Благодаря особенностям главного героя романа — чудовищного Мельмота-Скитальца, который, свободно двигаясь во времени вперед и назад, переносится из истории в историю, из кошмара в кошмар, — автору удается передать особую темпоральность кошмара, динамику его собственного времени. Скиталец олицетворяет кошмар в двух смыслах — этическом и темпоральном, давая автору важное орудие для отображения кошмара художественным словом.
С точки зрения Метьюрина, время кошмара обратимо и прерывно. Поэтому чтобы передать особую темпоральность кошмара, повествование должно обрываться, забегать вперед и возвращаться вспять во времени. Но, поскольку Метьюрин остается пленником еще не «деконструированного» рассказа, время кошмара вынуждено подчиняться темпоральности нарратива. В тексте Метьюрина обнаруживаются две темпоральности, два враждебных, взаимоисключающих способа восприятия времени: внутренняя темпоральность кошмара и внешняя — линейного и хронологически упорядоченного нарратива.
То, что исследователи творчества Метьюрина считали беспричинно «усложненной композицией», было его способом передать кошмар посредством слова, добиться его воплощения в литературе. Композиция романа позволила ему сжать время нарратива в 500 страниц до нескольких дней. Вполне вероятно, что Метьюрин стремился сжать это внешнее время еще сильнее, но ему это не удалось. Сто лет спустя, в эпоху начала острого кризиса объективного времени, с этой задачей гораздо успешнее справился Марсель Пруст, еще решительнее сдвинув рамки своего романа, в котором он тоже боролся с линейным временем мира. Ради того, чтобы воссоздать и передать особенность воспоминания как ментального состояния, он сжал линейный дискурс до нескольких мгновений.
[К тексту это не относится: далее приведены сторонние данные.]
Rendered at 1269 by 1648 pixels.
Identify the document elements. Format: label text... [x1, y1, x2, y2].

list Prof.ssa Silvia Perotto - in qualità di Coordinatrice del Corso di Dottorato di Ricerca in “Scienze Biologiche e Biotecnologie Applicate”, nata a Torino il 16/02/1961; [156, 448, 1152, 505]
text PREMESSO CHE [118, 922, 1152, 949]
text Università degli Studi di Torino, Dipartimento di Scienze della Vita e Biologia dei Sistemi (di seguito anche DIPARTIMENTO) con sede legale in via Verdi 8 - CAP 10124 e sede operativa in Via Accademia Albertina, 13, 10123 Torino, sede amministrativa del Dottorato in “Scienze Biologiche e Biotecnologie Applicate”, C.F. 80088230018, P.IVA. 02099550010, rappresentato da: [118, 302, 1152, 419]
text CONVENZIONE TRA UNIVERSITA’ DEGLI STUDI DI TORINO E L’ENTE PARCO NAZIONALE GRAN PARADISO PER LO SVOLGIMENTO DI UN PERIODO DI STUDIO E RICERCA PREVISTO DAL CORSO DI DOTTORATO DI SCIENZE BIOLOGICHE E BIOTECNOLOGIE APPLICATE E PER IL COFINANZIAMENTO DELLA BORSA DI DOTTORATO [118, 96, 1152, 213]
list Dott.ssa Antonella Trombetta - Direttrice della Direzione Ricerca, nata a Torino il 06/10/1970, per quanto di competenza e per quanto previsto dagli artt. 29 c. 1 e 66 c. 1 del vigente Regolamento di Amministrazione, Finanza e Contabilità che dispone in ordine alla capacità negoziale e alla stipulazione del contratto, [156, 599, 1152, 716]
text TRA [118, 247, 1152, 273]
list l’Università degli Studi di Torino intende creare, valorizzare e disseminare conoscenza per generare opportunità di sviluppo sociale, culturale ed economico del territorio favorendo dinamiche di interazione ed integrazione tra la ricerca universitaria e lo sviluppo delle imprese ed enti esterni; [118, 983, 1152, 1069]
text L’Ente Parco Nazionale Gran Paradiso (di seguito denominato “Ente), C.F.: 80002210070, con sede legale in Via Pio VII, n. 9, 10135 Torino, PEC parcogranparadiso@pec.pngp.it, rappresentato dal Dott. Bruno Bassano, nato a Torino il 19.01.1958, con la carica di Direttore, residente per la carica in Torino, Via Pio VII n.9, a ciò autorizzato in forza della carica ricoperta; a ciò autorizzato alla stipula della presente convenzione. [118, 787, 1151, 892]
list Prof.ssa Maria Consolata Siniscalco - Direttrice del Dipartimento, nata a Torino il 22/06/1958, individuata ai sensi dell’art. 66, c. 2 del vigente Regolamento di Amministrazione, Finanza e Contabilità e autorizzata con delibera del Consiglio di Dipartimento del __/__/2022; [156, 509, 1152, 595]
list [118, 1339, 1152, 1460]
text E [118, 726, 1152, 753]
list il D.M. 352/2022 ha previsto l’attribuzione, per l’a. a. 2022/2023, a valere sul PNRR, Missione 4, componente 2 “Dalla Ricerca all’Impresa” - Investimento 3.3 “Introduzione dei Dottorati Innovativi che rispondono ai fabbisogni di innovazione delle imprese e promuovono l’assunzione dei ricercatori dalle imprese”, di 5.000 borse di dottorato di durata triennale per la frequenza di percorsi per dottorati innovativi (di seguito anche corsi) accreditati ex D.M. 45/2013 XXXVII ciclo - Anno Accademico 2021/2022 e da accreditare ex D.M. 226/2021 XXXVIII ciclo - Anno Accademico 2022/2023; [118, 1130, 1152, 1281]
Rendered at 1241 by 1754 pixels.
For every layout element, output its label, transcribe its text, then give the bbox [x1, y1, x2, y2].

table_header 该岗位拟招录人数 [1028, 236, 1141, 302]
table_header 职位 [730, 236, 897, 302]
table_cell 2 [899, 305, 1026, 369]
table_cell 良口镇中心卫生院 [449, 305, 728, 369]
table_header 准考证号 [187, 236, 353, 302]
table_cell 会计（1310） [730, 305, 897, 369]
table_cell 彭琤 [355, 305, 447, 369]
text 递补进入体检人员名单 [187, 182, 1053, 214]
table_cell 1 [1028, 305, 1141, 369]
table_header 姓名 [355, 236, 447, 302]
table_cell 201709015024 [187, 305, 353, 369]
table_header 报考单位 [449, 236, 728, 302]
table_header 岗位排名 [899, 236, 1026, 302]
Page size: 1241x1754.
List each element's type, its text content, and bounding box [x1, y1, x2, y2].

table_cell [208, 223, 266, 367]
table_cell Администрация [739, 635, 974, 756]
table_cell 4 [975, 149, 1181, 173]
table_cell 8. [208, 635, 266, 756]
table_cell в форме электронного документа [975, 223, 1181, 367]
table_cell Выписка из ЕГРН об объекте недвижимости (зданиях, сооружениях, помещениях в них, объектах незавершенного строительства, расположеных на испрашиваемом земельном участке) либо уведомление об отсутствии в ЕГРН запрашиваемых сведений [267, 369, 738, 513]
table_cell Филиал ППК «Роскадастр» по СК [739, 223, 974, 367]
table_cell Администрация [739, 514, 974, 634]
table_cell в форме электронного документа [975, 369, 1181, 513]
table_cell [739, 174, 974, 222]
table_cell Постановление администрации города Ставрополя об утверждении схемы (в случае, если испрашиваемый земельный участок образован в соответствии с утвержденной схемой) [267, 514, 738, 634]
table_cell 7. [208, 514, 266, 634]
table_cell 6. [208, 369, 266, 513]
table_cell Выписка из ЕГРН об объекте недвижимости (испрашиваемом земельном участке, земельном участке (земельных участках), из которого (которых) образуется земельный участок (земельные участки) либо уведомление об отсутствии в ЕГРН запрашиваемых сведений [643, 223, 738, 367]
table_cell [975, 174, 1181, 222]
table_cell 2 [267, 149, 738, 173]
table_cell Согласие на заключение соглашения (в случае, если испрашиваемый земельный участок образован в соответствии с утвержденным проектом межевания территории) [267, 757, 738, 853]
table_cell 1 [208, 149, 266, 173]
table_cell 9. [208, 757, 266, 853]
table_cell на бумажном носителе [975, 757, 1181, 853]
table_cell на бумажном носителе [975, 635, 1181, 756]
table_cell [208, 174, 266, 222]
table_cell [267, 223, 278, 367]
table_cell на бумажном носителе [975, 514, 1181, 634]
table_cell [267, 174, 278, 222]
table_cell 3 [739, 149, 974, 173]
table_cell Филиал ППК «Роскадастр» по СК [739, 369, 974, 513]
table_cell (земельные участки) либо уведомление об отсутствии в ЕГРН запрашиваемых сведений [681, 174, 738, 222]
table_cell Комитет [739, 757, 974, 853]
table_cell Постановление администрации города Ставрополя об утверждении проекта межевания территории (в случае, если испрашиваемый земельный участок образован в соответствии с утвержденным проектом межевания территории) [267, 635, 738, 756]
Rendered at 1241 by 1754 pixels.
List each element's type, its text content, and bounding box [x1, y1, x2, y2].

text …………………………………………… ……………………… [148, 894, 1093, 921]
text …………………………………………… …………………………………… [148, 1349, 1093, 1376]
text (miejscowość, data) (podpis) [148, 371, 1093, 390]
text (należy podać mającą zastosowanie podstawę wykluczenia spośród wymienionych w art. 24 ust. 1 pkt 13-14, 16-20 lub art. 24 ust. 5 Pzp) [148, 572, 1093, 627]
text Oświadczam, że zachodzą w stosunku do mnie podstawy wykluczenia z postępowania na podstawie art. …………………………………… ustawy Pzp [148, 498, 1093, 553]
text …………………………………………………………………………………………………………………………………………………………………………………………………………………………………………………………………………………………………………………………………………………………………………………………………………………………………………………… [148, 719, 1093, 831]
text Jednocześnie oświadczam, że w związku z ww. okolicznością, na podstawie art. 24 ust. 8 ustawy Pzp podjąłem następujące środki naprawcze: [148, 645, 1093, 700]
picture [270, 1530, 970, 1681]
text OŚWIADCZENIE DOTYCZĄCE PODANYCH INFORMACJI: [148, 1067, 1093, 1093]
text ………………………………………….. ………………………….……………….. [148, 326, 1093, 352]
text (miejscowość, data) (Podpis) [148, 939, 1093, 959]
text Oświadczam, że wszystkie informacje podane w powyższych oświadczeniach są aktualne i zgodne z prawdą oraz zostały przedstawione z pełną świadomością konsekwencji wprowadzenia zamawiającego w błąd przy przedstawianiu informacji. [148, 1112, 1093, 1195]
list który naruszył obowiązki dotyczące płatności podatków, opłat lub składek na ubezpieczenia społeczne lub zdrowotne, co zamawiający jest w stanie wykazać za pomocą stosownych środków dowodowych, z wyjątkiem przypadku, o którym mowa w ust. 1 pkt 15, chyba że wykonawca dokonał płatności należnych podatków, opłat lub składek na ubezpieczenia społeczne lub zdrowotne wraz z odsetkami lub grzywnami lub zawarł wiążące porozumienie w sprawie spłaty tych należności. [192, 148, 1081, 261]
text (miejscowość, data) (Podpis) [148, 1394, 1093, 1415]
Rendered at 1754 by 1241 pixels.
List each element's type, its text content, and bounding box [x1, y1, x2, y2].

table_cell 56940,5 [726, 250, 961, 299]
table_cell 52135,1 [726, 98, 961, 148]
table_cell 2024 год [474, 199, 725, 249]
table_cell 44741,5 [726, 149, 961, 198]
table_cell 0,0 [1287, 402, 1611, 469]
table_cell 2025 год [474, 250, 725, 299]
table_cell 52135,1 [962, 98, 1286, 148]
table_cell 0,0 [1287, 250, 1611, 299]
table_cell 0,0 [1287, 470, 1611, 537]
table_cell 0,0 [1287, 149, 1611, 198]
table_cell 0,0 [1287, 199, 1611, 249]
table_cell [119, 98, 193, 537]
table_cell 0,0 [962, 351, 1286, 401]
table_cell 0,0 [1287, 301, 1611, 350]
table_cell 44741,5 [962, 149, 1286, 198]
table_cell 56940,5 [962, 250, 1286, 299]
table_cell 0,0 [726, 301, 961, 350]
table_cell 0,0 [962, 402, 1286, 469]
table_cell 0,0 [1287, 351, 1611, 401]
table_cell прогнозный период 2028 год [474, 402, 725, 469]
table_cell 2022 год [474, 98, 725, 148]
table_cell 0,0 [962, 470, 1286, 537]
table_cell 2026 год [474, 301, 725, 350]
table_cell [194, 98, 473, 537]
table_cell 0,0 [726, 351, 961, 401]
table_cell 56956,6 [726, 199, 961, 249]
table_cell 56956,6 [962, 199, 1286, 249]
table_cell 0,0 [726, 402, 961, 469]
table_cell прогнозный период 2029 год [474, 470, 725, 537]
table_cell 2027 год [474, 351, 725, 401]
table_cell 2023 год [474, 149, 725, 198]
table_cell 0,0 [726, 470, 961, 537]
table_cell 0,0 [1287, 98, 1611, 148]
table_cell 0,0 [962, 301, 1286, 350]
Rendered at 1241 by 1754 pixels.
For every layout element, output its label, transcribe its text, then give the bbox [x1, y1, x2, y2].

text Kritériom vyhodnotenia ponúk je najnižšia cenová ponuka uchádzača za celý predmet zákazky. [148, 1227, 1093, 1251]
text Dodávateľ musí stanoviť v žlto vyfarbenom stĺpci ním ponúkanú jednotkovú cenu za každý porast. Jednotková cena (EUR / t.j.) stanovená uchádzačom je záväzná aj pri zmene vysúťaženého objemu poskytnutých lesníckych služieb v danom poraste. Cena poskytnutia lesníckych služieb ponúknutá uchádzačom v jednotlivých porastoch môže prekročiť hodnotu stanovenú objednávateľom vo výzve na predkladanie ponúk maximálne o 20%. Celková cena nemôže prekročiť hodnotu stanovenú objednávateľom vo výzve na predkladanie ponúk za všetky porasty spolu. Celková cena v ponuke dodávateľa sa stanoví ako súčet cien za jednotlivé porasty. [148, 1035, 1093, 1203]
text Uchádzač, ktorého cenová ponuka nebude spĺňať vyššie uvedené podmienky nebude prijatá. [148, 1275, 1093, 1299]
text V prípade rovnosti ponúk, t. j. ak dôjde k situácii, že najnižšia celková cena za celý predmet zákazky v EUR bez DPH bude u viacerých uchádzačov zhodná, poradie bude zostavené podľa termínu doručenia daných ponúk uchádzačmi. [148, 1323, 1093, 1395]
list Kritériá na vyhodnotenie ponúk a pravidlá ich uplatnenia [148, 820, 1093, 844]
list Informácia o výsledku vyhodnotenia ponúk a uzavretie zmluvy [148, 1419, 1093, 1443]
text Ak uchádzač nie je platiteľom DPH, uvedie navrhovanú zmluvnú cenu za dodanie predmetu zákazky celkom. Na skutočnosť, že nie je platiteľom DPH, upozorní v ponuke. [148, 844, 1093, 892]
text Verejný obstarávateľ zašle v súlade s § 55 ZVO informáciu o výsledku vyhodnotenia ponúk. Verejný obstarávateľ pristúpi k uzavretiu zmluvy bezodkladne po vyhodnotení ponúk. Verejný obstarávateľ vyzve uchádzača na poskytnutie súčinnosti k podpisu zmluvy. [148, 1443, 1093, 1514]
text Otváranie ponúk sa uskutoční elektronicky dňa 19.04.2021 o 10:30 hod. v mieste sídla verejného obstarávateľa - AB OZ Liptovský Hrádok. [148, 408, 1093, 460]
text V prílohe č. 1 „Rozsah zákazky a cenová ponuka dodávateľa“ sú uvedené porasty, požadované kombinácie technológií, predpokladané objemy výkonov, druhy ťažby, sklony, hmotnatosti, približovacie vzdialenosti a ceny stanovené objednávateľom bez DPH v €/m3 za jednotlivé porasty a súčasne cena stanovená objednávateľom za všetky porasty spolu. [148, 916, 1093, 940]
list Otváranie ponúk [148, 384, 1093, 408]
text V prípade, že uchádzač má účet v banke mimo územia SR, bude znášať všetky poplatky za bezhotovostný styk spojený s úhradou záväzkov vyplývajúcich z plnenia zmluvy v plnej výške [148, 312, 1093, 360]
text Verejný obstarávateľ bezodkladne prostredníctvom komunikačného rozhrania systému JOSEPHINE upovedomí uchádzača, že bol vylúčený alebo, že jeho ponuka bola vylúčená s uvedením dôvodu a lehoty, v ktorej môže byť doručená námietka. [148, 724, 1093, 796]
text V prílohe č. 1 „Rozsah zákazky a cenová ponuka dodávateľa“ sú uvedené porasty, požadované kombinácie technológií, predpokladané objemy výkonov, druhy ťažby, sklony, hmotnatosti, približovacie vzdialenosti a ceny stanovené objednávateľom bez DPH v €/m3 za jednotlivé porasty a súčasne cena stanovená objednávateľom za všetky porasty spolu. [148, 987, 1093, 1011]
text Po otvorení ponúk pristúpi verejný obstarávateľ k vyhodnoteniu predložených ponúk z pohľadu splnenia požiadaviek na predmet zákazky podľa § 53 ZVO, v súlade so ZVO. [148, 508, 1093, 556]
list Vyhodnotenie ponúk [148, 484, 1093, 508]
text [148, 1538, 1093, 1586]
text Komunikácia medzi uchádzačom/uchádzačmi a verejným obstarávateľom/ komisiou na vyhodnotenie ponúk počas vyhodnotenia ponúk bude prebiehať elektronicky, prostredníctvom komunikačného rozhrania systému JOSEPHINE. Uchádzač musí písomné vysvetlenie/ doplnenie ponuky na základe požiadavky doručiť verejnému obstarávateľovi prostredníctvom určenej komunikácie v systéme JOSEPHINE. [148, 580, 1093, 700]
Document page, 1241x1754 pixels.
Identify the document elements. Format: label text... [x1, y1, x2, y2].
Набор художественных приемов гипнотики кошмара, разработанный Метьюрином, нашел себе широкое применение и в творчестве Гоголя, и в творчестве Достоевского, и в творчестве авторов современной фэнтези.
Тогда, в середине XVIII — начале XIX в., целый ряд авторов вводят в литературу мистические мотивы, напоминающие кошмары. Но в целом готический роман, за исключением творчества Метьюрина, сравнительно слабо отражал особенности Готической эстетики. У большинства представителей этого жанра недоставало решимости порвать с человеком — центральной фигурой эстетики Нового времени. Примером может послужить «Франкенштейн» Мэри Шелли, в котором человек и нелюдь были четко противопоставлены, в чем справедливо видят отражение философских и, прежде всего, естественно-научных споров о природе человека и о границе человеческого, развернувшихся тогда в Англии [508]. Но главным героем, эмоции которого находятся в центре внимания и читателей, и писательницы, и от лица которого ведется повествование, по-прежнему был человек. Даже сказки Гофмана блекнут на фоне романа Метьюрина, ибо, сколь бы далеко ни уходили их главные герои в мир чудесного, они тем не менее оставались людьми.
Несмотря на то что готический роман вырастает из протеста против эстетики Просвещения [509], многие авторы, принадлежавшие к этому течению, были неспособны отказаться от приверженности рационализму. Ярким примером этого является творчество Анны Радклиф. Насколько бы схожими поначалу ни казались ее романы с подлинными кошмарами, описываемые в них ужасные, иррациональные события всегда находят себе абсолютно рациональное объяснение. Характерно, что эта «мягкая» версия Готической эстетики, возможно, именно в силу своей неоконченности и недосказанности пользовалась большей популярностью и легче воспринималась даже тогда, когда казалось, что готический роман, а вместе с ним и ростки Готической эстетики постепенно вышли из литературной моды, поникнув в тени таких мощных соперников, как романтизм и реализм и уступив им пальму первенства.
В истории развития Готической эстетики творчество Гоголя занимает особое место [510]. Свидетельством причастности Гоголя к началам Готической эстетики является тяжба, которую он, как и другие участники этого течения — авторы готического романа, ведет с читателем об условности литературы, о границах литературного текста и о возможности их преодоления, разрушения, отрицания ужасом. Особенностью готического романа литературоведы называют неспособность рассказчика распознать, где кончается реальность и где начинается мистика [511]. Гоголь заставляет своего читателя различать одно от другого только по команде автора, который полностью овладевает чувством реальности своего читателя. Героем-сновидцем кошмаров Метьюрина, несмотря на все его эксперименты с темпоральностью кошмара, остается литературный персонаж, тогда как Гоголь переносит свои опыты в сознание читателя.